3 Delicious Anti-Inflammatory Breakfasts To Try ASAP

If breakfast is starting to feel less like the most important meal of the day and more like a hasty compromise between hunger, convenience, and whatever’s left in the fridge, we’re here to help. Because starting your day intentionally can actually have a huge impact (and maybe even make you a morning person).

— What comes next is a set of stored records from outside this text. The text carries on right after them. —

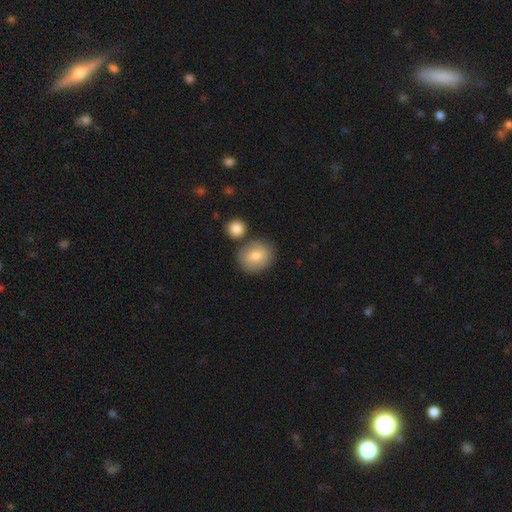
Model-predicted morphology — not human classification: smooth_or_featured: smooth (p=0.76) [alt: featured or disk p=0.17]
how_rounded: round (p=0.72) [alt: in between p=0.27]
merging: none (p=0.72) [alt: merger p=0.12]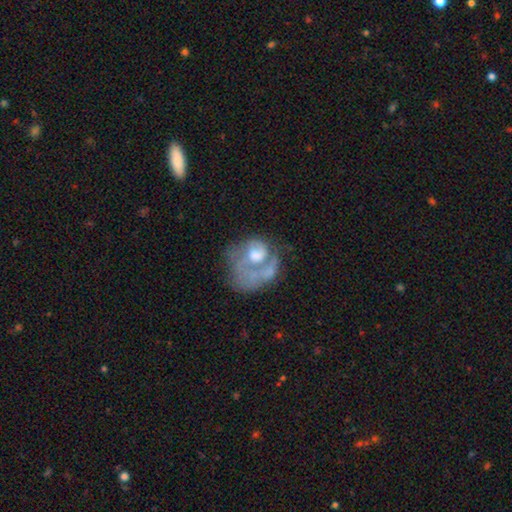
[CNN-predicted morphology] smooth-or-featured: featured or disk: 67% | smooth: 25% | star or artifact: 7%
  disk-edge-on: no: 98% | yes: 2%
    bar: no: 78% | weak: 18% | strong: 4%
    has-spiral-arms: yes: 60% | no: 40%
    bulge-size: moderate: 51% | large: 19% | small: 14% | none: 13% | dominant: 3%
  merging: major disturbance: 43% | none: 27% | merger: 16% | minor disturbance: 15%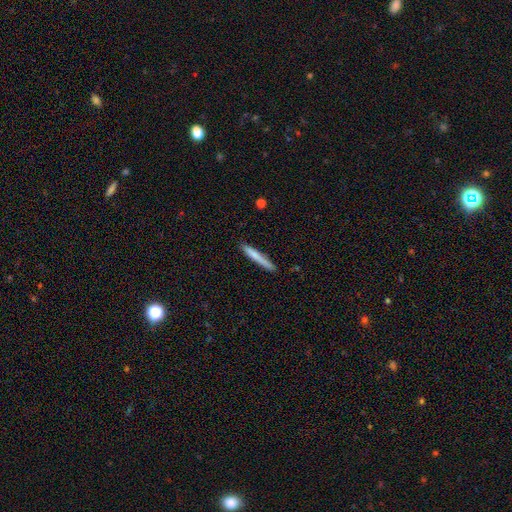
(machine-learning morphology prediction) This is likely a smooth galaxy (73%). How rounded: clearly cigar-shaped (96%). Merging: clearly none (86%).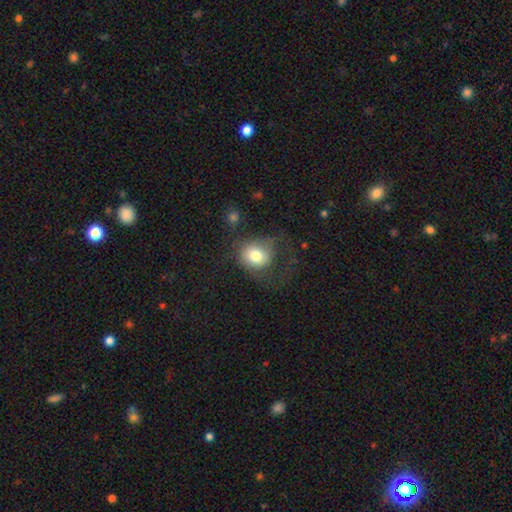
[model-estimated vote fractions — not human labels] smooth_or_featured: smooth (p=0.75) [alt: featured or disk p=0.16]
how_rounded: round (p=0.72) [alt: in between p=0.27]
merging: none (p=0.45) [alt: major disturbance p=0.29]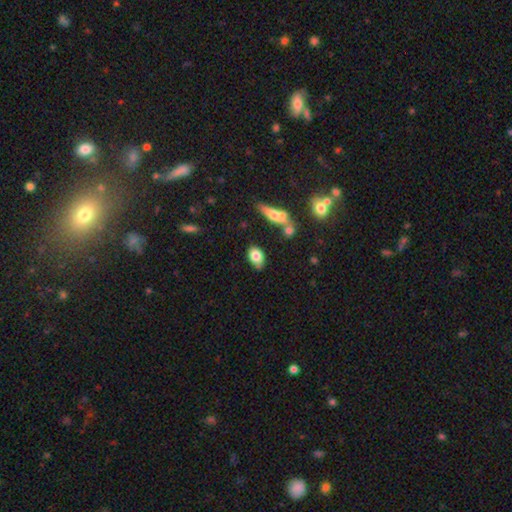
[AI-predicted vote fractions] smooth-or-featured: smooth: 80% | featured or disk: 12% | star or artifact: 8%
  how-rounded: in between: 84% | round: 13% | cigar-shaped: 3%
  merging: none: 68% | minor disturbance: 21% | merger: 7% | major disturbance: 5%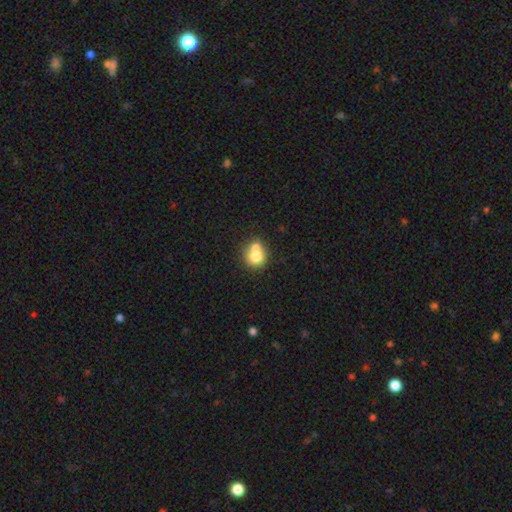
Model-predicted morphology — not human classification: Smooth or featured?
  - smooth: 72% *
  - featured or disk: 18%
  - star or artifact: 10%
How rounded?
  - round: 81% *
  - in between: 18%
  - cigar-shaped: 1%
Merging?
  - merger: 53% *
  - none: 36%
  - minor disturbance: 8%
  - major disturbance: 3%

The good news is, that doesn’t necessarily mean obscure powders, expensive berries flown in from Japan, or breakfasts that taste like punishment. Instead, consider a high-protein, hearty breakfast packed with fruits and vegetables, whole grains, legumes, nuts and seeds, healthy fats, and herbs and spices like ginger and turmeric (all of which have anti-inflammatory properties).

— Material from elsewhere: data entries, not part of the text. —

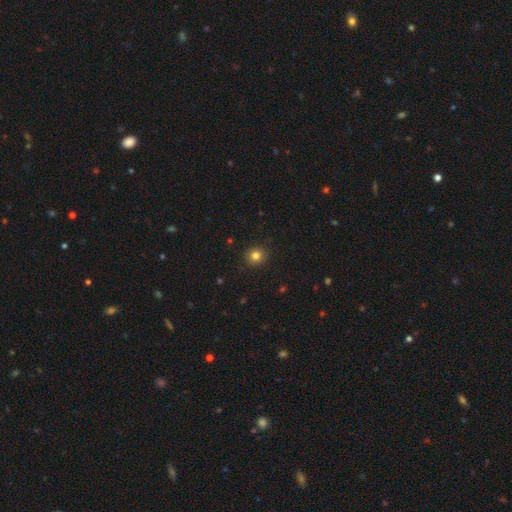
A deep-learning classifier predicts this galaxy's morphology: The model was most divided on "how rounded": round: 83%, in between: 16%, cigar-shaped: 1%. More confident: merging — none (90%); smooth or featured — smooth (82%).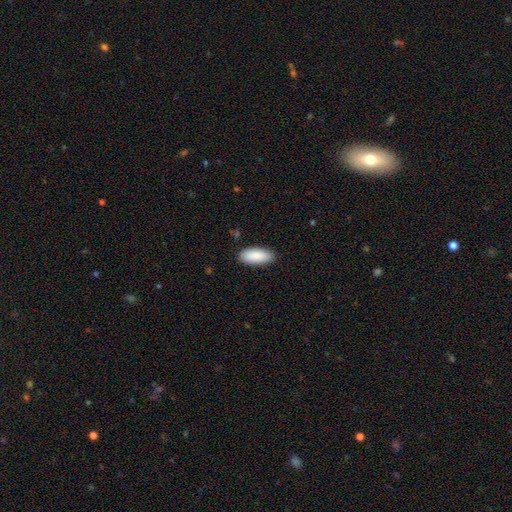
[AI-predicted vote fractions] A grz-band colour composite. It shows a smooth galaxy with no disk features (89%) that is in between round and cigar-shaped (87%). Merging: none (88%).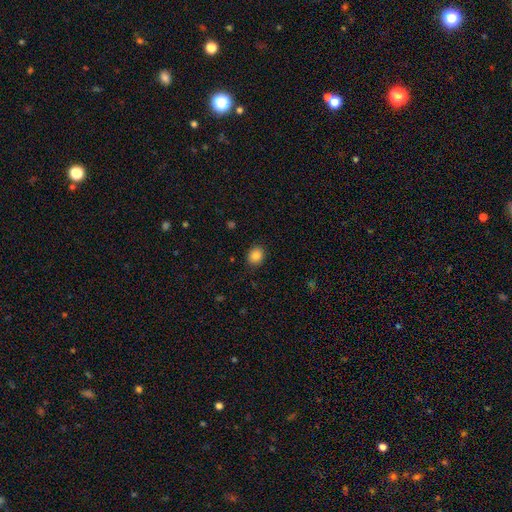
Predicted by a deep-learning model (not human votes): Smooth or featured?
  - smooth: 85% *
  - star or artifact: 10%
  - featured or disk: 6%
How rounded?
  - round: 63% *
  - in between: 37%
  - cigar-shaped: 1%
Merging?
  - none: 89% *
  - minor disturbance: 8%
  - major disturbance: 2%
  - merger: 1%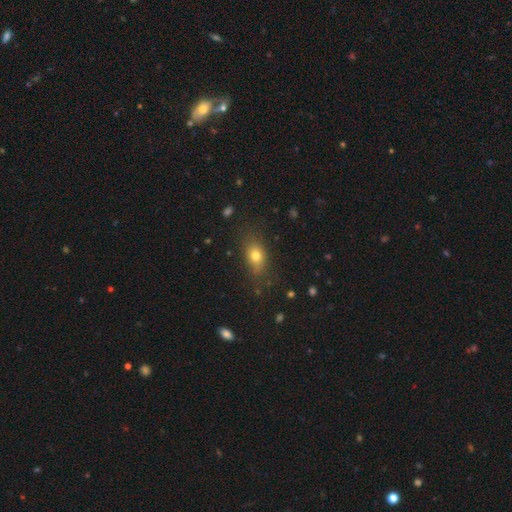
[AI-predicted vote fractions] Smooth or featured?
  - smooth: 76% *
  - featured or disk: 13%
  - star or artifact: 12%
How rounded?
  - in between: 73% *
  - round: 23%
  - cigar-shaped: 4%
Merging?
  - none: 74% *
  - minor disturbance: 17%
  - major disturbance: 6%
  - merger: 2%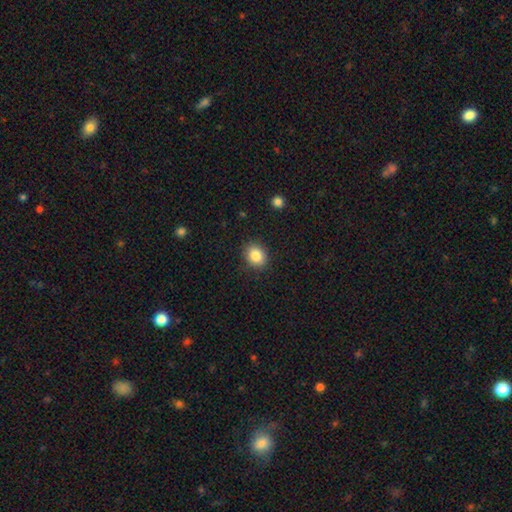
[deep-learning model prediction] Smooth or featured: smooth — 85% (star or artifact — 9%)
How rounded: round — 60% (in between — 40%)
Merging: none — 87% (minor disturbance — 9%)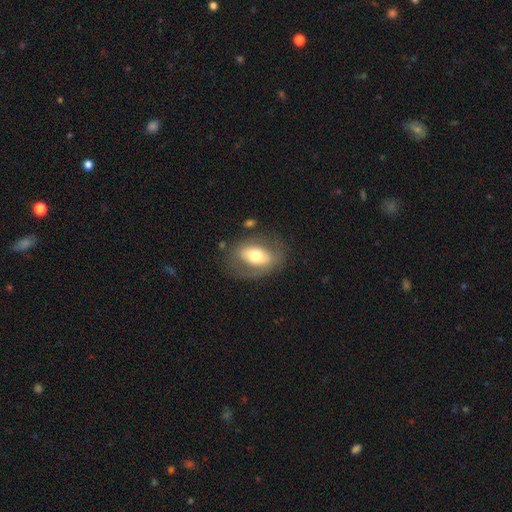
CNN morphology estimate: Smooth or featured? smooth (51%)
How rounded? in between (84%)
Merging? none (71%)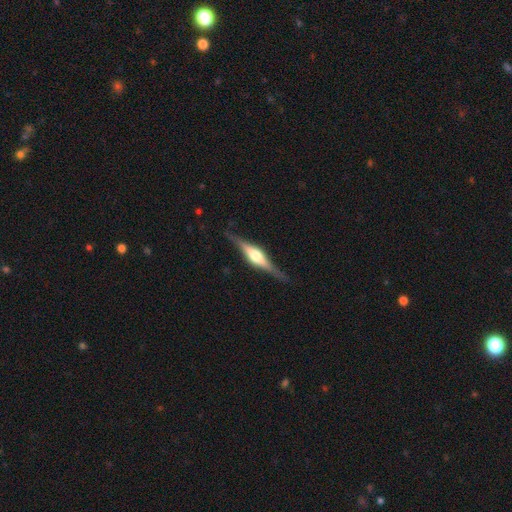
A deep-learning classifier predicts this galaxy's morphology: smooth-or-featured: featured or disk: 79% | smooth: 16% | star or artifact: 5%
  disk-edge-on: yes: 98% | no: 2%
    edge-on-bulge: rounded: 88% | boxy: 10% | none: 2%
  merging: none: 86% | minor disturbance: 11% | major disturbance: 3% | merger: 1%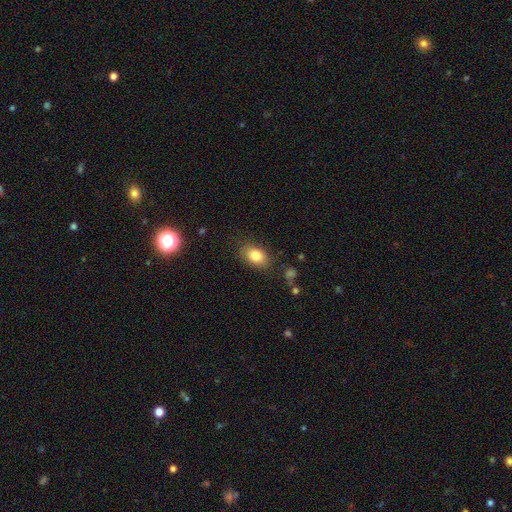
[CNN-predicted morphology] A smooth galaxy with no disk features (81%) that is in between round and cigar-shaped (79%). Merging: none (81%).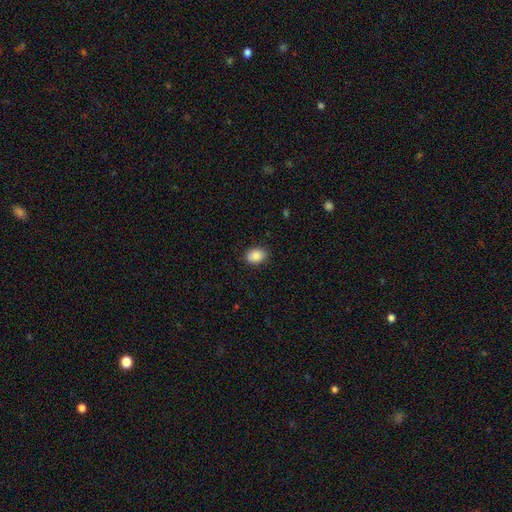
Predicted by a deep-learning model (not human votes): The model was most divided on "how rounded": in between: 70%, round: 29%, cigar-shaped: 1%. More confident: merging — none (87%); smooth or featured — smooth (87%).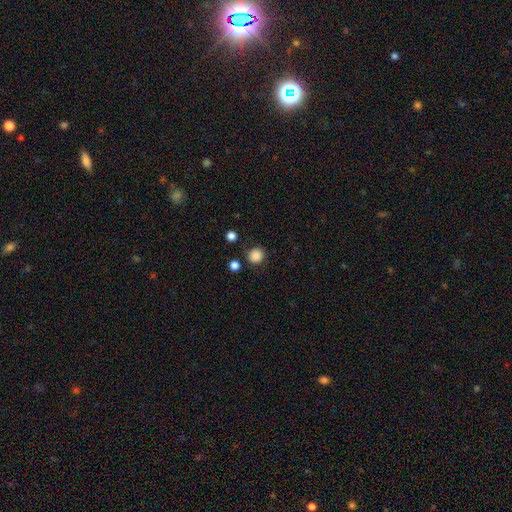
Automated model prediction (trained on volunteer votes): Smooth or featured?
  - smooth: 86% *
  - star or artifact: 11%
  - featured or disk: 4%
How rounded?
  - round: 91% *
  - in between: 8%
  - cigar-shaped: 1%
Merging?
  - none: 83% *
  - minor disturbance: 10%
  - merger: 4%
  - major disturbance: 3%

Read on for three easy anti-inflammatory breakfast recipes you can make quickly, even if you just want to hit the snooze button.

Berry Oats with Chia Seeds and Walnuts

½ cup oatmeal
1 cup milk or unsweetened plant-based milk
1 small banana, sliced
handful of berries or chopped strawberries
1 teaspoon chia seeds
1 tablespoon chopped walnuts
a pinch of cinnamon

Cook oats in milk until creamy. Top with bananas, berries, chia seeds, walnuts and cinnamon. If you want it sweeter, add a teaspoon of honey.

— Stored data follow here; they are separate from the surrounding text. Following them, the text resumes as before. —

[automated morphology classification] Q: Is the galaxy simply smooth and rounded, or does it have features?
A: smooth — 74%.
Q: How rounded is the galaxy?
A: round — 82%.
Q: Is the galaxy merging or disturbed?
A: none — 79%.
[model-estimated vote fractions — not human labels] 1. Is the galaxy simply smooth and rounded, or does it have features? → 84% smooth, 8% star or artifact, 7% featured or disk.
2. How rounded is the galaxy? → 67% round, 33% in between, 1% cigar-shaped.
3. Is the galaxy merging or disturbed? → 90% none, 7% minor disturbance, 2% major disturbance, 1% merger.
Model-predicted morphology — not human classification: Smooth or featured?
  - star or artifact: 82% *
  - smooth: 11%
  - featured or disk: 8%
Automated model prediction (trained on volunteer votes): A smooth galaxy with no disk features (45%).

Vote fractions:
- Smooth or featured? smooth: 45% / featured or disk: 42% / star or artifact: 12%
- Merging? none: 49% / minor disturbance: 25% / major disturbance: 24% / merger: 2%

Turmeric Eggs with Avocado Sourdough

2 eggs
¼ teaspoon turmeric
black pepper
Salt
1 slice sourdough or whole wheat toast
slices of avocado
Drizzle with a little olive oil

Scramble or fry eggs with turmeric, salt and pepper. Spoon over toast and finish with avocado and a drizzle of olive oil.

Pomegranate and Pumpkin Seed Yogurt

1 cup plain Greek yogurt
½ cup fruit, chopped
a few spoonfuls of pomegranate
1 tablespoon pumpkin seeds
a pinch of cinnamon

Spoon the yogurt into bowls, pile on the fruit, and finish with pumpkin seeds and spices of your choice.